I did find that I could run c:\Program
Files\NetApp\mpio\dsmcli path list to generate a (barely)
human-readable list of paths, but it would take some effort to automate and I
figured if the DSM is already gathering this data then it may have another
interface for retrieving it.
From: Webster, Stetson
[mailto:Stetson.Webster@netapp.com]
Sent: Tuesday, April 08, 2008 10:08 AM
To: Jon Hill; toasters@mathworks.com
Subject: RE: MPIO and path failure
Paths are merely a route **TO** the filer, but rather
something **ON** the filer.
Therefore, that's an environmental issue external to the filer
(rather than something actually on the filer).

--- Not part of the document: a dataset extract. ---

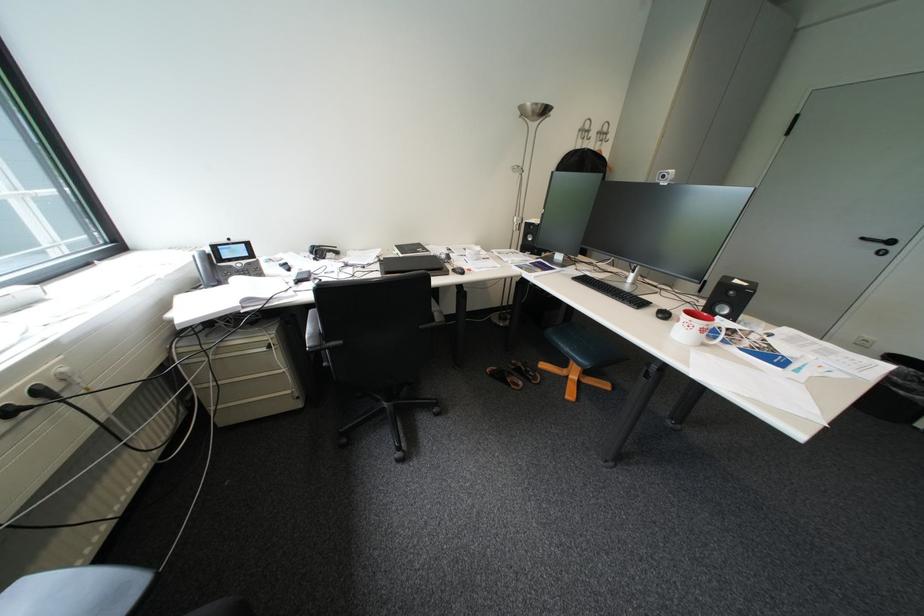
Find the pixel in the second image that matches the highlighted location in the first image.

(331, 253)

So you would need to
investigate this with your switch vendor, etc.
Do you perhaps have some indication that something on the filer
failed and caused this?
Stetson
M. Webster
Onsite Professional Services Engineer
PS - North Amer. - East
NetApp
919.250.0052 Mobile
Stetson.Webster@netapp.com
www.netapp.com
From: Jon Hill [mailto:JHill@jennison.com]

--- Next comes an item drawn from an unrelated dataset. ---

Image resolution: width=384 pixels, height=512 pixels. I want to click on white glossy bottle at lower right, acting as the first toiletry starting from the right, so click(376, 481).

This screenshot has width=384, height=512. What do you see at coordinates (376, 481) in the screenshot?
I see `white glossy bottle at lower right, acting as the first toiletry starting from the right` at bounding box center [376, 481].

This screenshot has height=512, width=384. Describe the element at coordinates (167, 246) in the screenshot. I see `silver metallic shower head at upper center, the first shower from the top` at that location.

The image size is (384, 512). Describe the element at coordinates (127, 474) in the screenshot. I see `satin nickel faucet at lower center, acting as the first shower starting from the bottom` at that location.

Sent: Tuesday, April 08, 2008 8:06 AM
To: toasters@mathworks.com
Subject: MPIO and path failure
We had an
incident the other day where we lost one of our two paths to storage. We
noticed the path failure quite by accident, and some time after it actually
happened.
Does anyone
know whether there's a way that the NTAP fibre DSM can be configured to
generate an alert (by SNMP or e-mail) whenever a path fails?